The indifference faced by the farmers puts one in the colonial context where the famine codes and drought measures had little regard or sympathy towards the cause of the deprived, while the focus was on causing ‘minimum’ cost to the exchequer.[4] Even after the independence the drought and the scarcity codes have retained their colonial structure and they still aren’t ‘right-based’ in nature. Tamil Nadu’s drought Code was last amended in 1901 retaining its entire colonial structure. Further the absence of legal enforceability in these Codes renders them toothless. The context in which the notion of providing relief by the state occurs puts everything to the benevolence of the state. While relief packages and bail out mechanisms are asked for, it is ultimately to the state to decide as to how much is “appropriate” for the situation and sometimes also resting on the fact that how grave the situation is based upon the media attention and public outrage it faces. In this context it becomes crucial that the policy formulation by the expert bodies and the Central Government’s think-tank NITI Aayog involve the key stakeholder, i.e., farmers so as to avoid the gap which occurs. Needless to mention, financial institutions are needed to strengthen their support to the farmers, while also focusing on schemes such as crop insurance, et al.
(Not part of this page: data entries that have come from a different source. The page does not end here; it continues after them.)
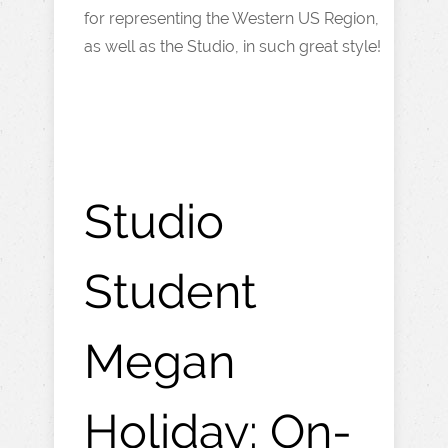
for representing the Western US Region,
as well as the Studio, in such great style!
Studio
Student
Megan
Holiday: On-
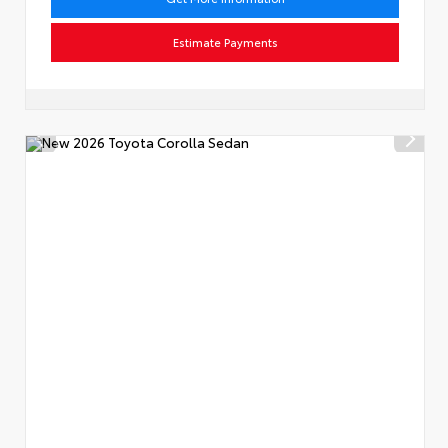
Estimate Payments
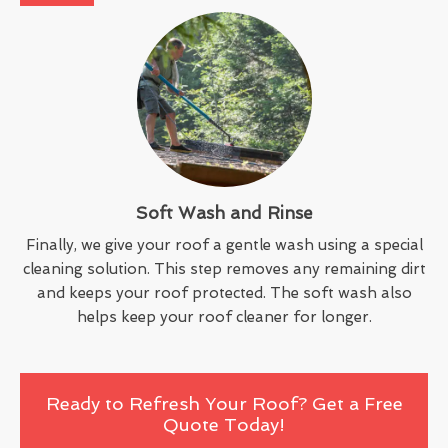
Soft Wash and Rinse
Finally, we give your roof a gentle wash using a special
cleaning solution. This step removes any remaining dirt
and keeps your roof protected. The soft wash also
helps keep your roof cleaner for longer.
Ready to Refresh Your Roof? Get a Free
Quote Today!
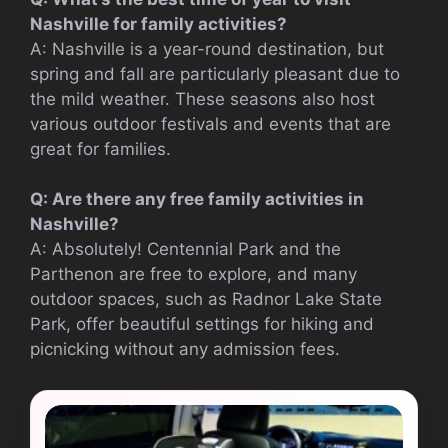
Nashville for family activities?
A: Nashville is a year-round destination, but
spring and fall are particularly pleasant due to
the mild weather. These seasons also host
various outdoor festivals and events that are
great for families.
Q: Are there any free family activities in
Nashville?
A: Absolutely! Centennial Park and the
Parthenon are free to explore, and many
outdoor spaces, such as Radnor Lake State
Park, offer beautiful settings for hiking and
picnicking without any admission fees.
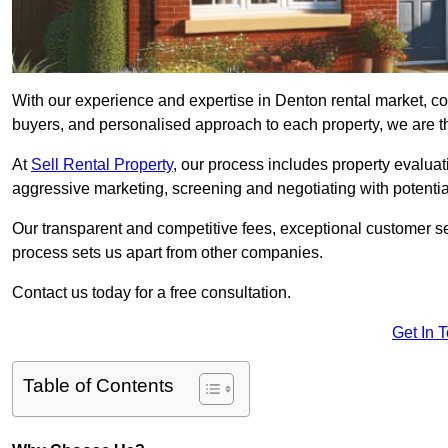
With our experience and expertise in Denton rental market, co
buyers, and personalised approach to each property, we are the
At
Sell Rental Property
, our process includes property evaluati
aggressive marketing, screening and negotiating with potential
Our transparent and competitive fees, exceptional customer se
process sets us apart from other companies.
Contact us today for a free consultation.
Get In 
Table of Contents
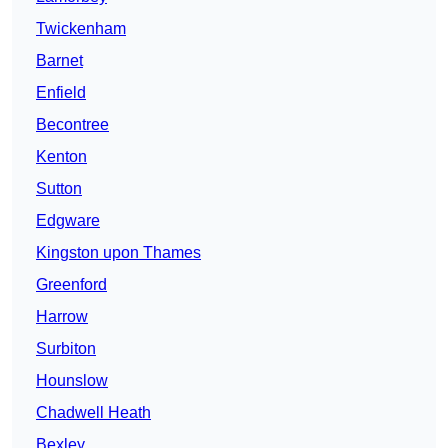
Twickenham
Barnet
Enfield
Becontree
Kenton
Sutton
Edgware
Kingston upon Thames
Greenford
Harrow
Surbiton
Hounslow
Chadwell Heath
Bexley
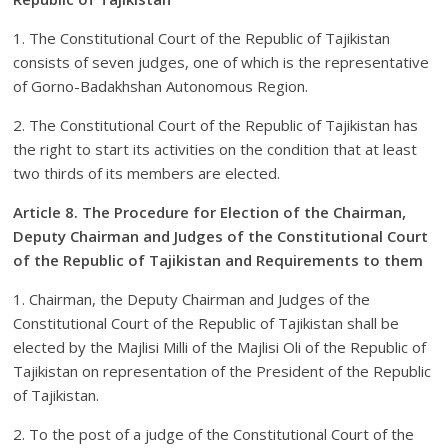
1. The Constitutional Court of the Republic of Tajikistan
consists of seven judges, one of which is the representative
of Gorno-Badakhshan Autonomous Region.
2. The Constitutional Court of the Republic of Tajikistan has
the right to start its activities on the condition that at least
two thirds of its members are elected.
Article 8. The Procedure for Election of the Chairman,
Deputy Chairman and Judges of the Constitutional Court
of the Republic of Tajikistan and Requirements to them
1. Chairman, the Deputy Chairman and Judges of the
Constitutional Court of the Republic of Tajikistan shall be
elected by the Majlisi Milli of the Majlisi Oli of the Republic of
Tajikistan on representation of the President of the Republic
of Tajikistan.
2. To the post of a judge of the Constitutional Court of the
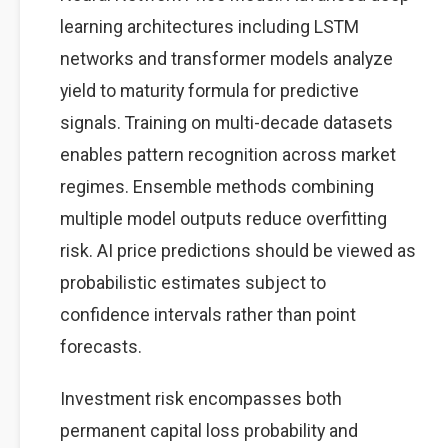
learning architectures including LSTM
networks and transformer models analyze
yield to maturity formula for predictive
signals. Training on multi-decade datasets
enables pattern recognition across market
regimes. Ensemble methods combining
multiple model outputs reduce overfitting
risk. AI price predictions should be viewed as
probabilistic estimates subject to
confidence intervals rather than point
forecasts.
Investment risk encompasses both
permanent capital loss probability and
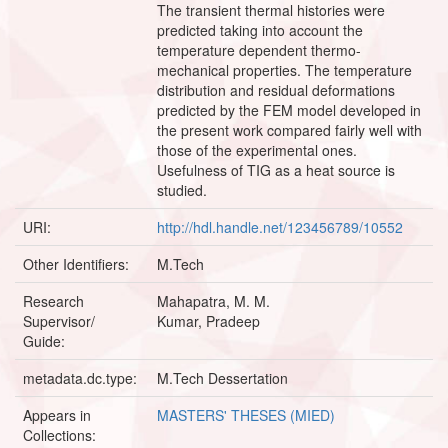
The transient thermal histories were
predicted taking into account the
temperature dependent thermo-
mechanical properties. The temperature
distribution and residual deformations
predicted by the FEM model developed in
the present work compared fairly well with
those of the experimental ones.
Usefulness of TIG as a heat source is
studied.
URI:
http://hdl.handle.net/123456789/10552
Other Identifiers:
M.Tech
Research
Mahapatra, M. M.
Supervisor/
Kumar, Pradeep
Guide:
metadata.dc.type:
M.Tech Dessertation
Appears in
MASTERS' THESES (MIED)
Collections:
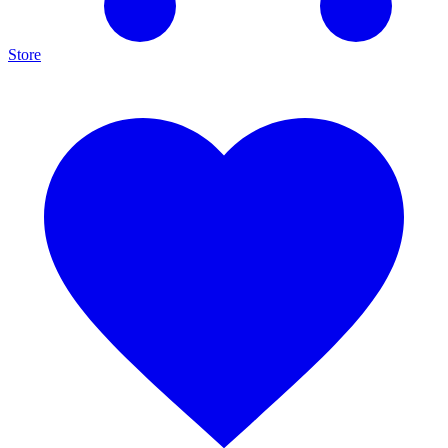
Store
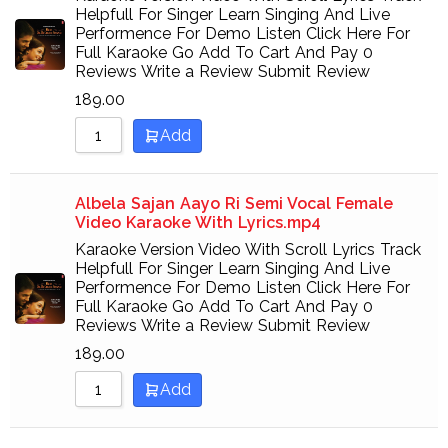
Helpfull For Singer Learn Singing And Live
Performence For Demo Listen Click Here For
Full Karaoke Go Add To Cart And Pay 0
Reviews Write a Review Submit Review
189.00
Add
Albela Sajan Aayo Ri Semi Vocal Female
Video Karaoke With Lyrics.mp4
Karaoke Version Video With Scroll Lyrics Track
Helpfull For Singer Learn Singing And Live
Performence For Demo Listen Click Here For
Full Karaoke Go Add To Cart And Pay 0
Reviews Write a Review Submit Review
189.00
Add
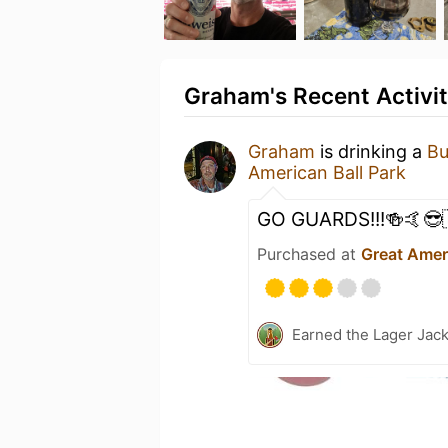
Graham's Recent Activi
Graham
is drinking a
Bu
American Ball Park
GO GUARDS!!!🍻🤙😎
Purchased at
Great Ameri
Earned the Lager Jack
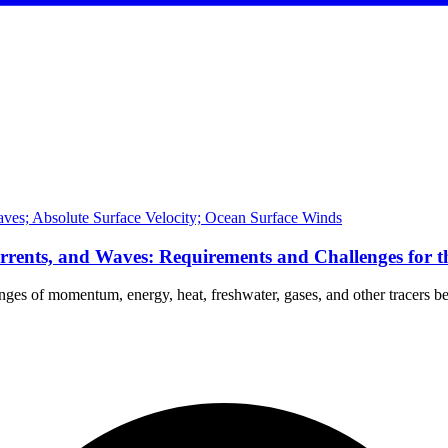
ves; Absolute Surface Velocity; Ocean Surface Winds
rrents, and Waves: Requirements and Challenges for 
anges of momentum, energy, heat, freshwater, gases, and other tracers 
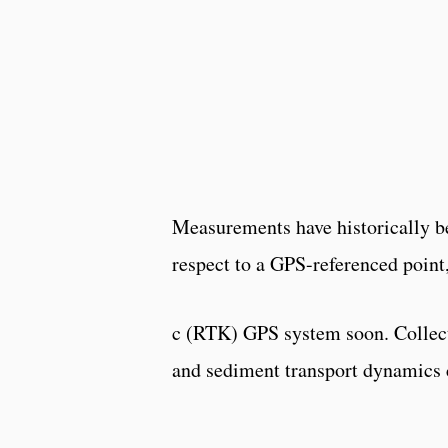
Measurements have historically be
respect to a GPS-referenced point,
c (RTK) GPS system soon. Collect
and sediment transport dynamics 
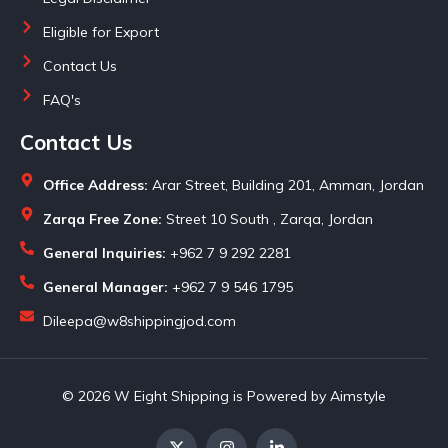
Eligible for Export
Contact Us
FAQ's
Contact Us
Office Address:
Arar Street, Building 201, Amman, Jordan
Zarqa Free Zone:
Street 10 South , Zarqa, Jordan
General Inquiries:
+962 7 9 292 2281
General Manager:
+962 7 9 546 1795
Dileepa@w8shippingjod.com
© 2026 W Eight Shipping is Powered by Aimstyle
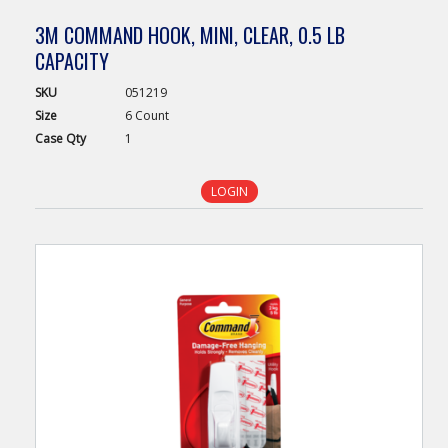
3M COMMAND HOOK, MINI, CLEAR, 0.5 LB
CAPACITY
SKU
051219
Size
6 Count
Case
Qty
1
LOGIN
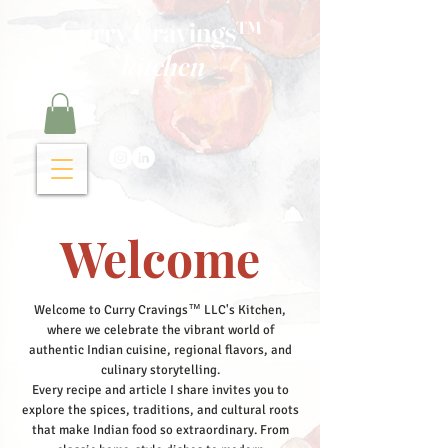
Curry Cravings™
kitchen
Welcome
Welcome to Curry Cravings™ LLC's Kitchen,
where we celebrate the vibrant world of
authentic Indian cuisine, regional flavors, and
culinary storytelling.
Every recipe and article I share invites you to
explore the spices, traditions, and cultural roots
that make Indian food so extraordinary. From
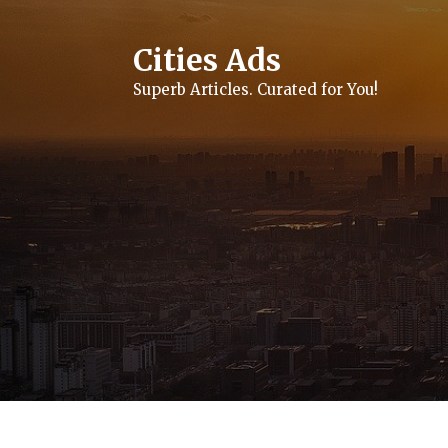
Skip
to
content
Cities Ads
Superb Articles. Curated for You!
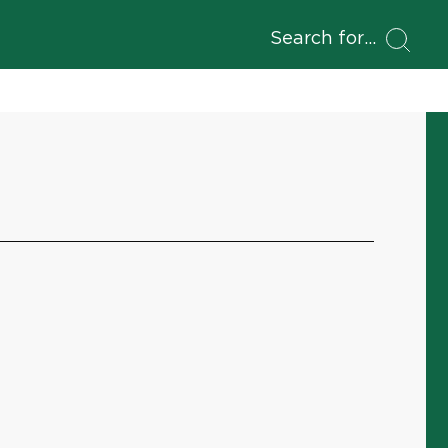
Search for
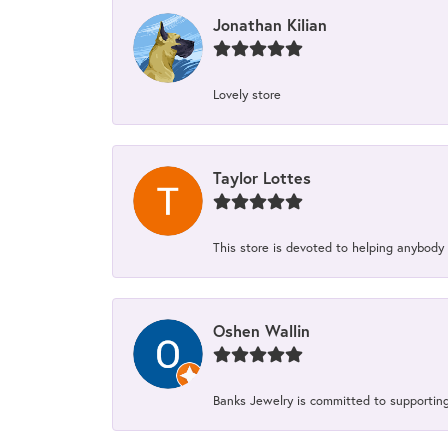
Jonathan Kilian
Lovely store
Taylor Lottes
This store is devoted to helping anybody
Oshen Wallin
Banks Jewelry is committed to supporting 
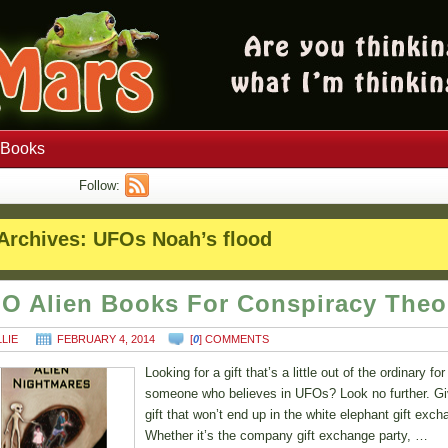
Books
Follow:
Archives:
UFOs Noah’s flood
O Alien Books For Conspiracy Theo
LLIE
FEBRUARY 4, 2014
[
0
] COMMENTS
Looking for a gift that’s a little out of the ordinary for
someone who believes in UFOs? Look no further. Gi
gift that won’t end up in the white elephant gift exch
Whether it’s the company gift exchange party, …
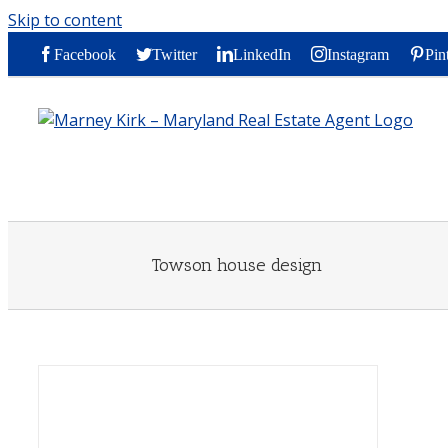
Skip to content
Facebook
Twitter
LinkedIn
Instagram
Pin
Towson house design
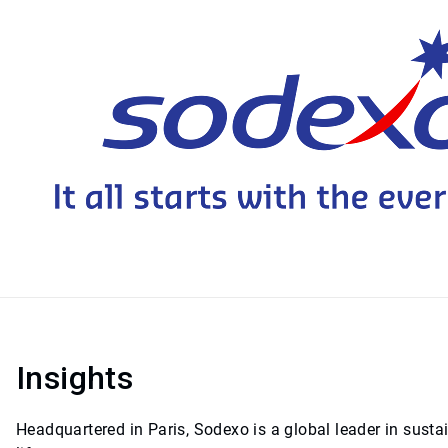
Insights
Headquartered in Paris, Sodexo is a global leader in sust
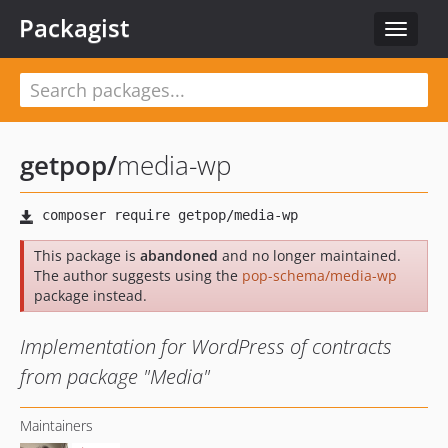
Packagist
Toggle
navigat
getpop
/
media-wp
This package is
abandoned
and no longer maintained.
The author suggests using the
pop-schema/media-wp
package instead.
Implementation for WordPress of contracts
from package "Media"
Maintainers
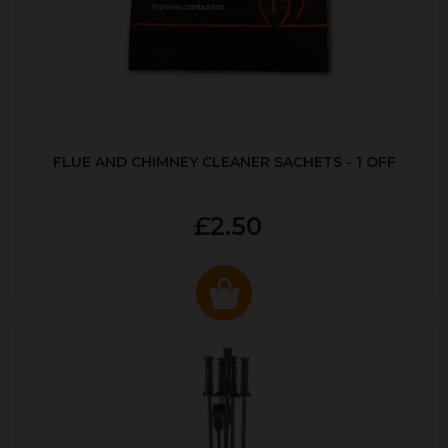
FLUE AND CHIMNEY CLEANER SACHETS - 1 OFF
£2.50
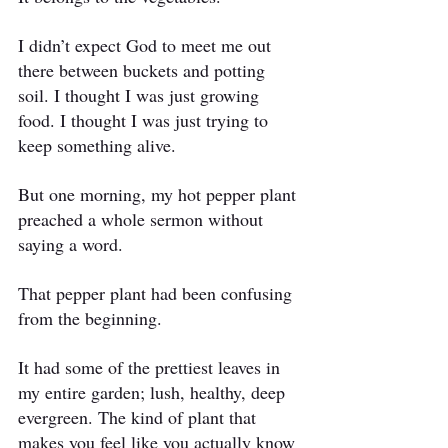
I didn’t expect God to meet me out 
there between buckets and potting 
soil. I thought I was just growing 
food. I thought I was just trying to 
keep something alive.
But one morning, my hot pepper plant 
preached a whole sermon without 
saying a word.
That pepper plant had been confusing 
from the beginning.
It had some of the prettiest leaves in 
my entire garden; lush, healthy, deep 
evergreen. The kind of plant that 
makes you feel like you actually know 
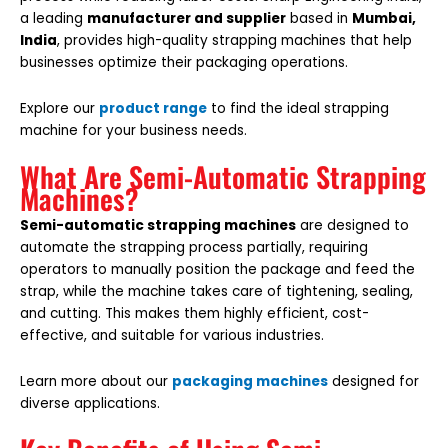
a leading
manufacturer and supplier
based in
Mumbai,
India
, provides high-quality strapping machines that help
businesses optimize their packaging operations.
Explore our
product range
to find the ideal strapping
machine for your business needs.
What Are Semi-Automatic Strapping
Machines?
Semi-automatic strapping machines
are designed to
automate the strapping process partially, requiring
operators to manually position the package and feed the
strap, while the machine takes care of tightening, sealing,
and cutting. This makes them highly efficient, cost-
effective, and suitable for various industries.
Learn more about our
packaging machines
designed for
diverse applications.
For the national narrative and the social media, the farmers have only one question to ask: what does the country want, a farmer with a dead morale and subsequently on a funeral pyre, and a skull then or food. I am sure the people of this country do not want the former. But, the very first step is to acknowledge, believe and comprehend that there is a problem and come out of the flowery picture of lush green crops waving right before the harvests. If there is an end to the plight of the famers, we don’t know. We however know that everything can’t be put on the vagaries of the nature and the state and the central governments need to realize their responsibility, else the notion of ‘annadata’ is nothing more than a relieving concept to our mind, someone who is self-sufficient and is nothing more than an iconic figure to us. How indifferent we can be, is now-a-days easy to demonstrate if for once we think beyond the culture of ‘trending’ and a collective will to decide that what is and what is not concerning. However, the imagery of the macabre was no short of a powerful one and was it too much that they were asking for?

[1] Suicides in Farming Sector, NCRB, available at .

[2] Sudhir T.S., Tamil Nadu farmers protest in Delhi: Desperate to be heard, agitators turn to the macabre, First Post, available at http://www.firstpost.com/india/tamil-nadu-farmers-protest-in-delhi-desperate-to-be-heard-agitators-turn-to-the-macabre-3354740.html.

[3] Perapaddan B.S., Tamil farmers ‘shed blood’ at Jantar Mantar, (April 8, 2017), available at http://www.thehindu.com/news/cities/Delhi/tamil-farmers-shed-blood-at-jantar-mantar/article17878112.ece.

[4] Harsh Mander, Droughts, Famines and Scarcities, Time for a Proactive State Mechanism, The Hindu Centre for Politics & Public Policy, (2016), p. 5.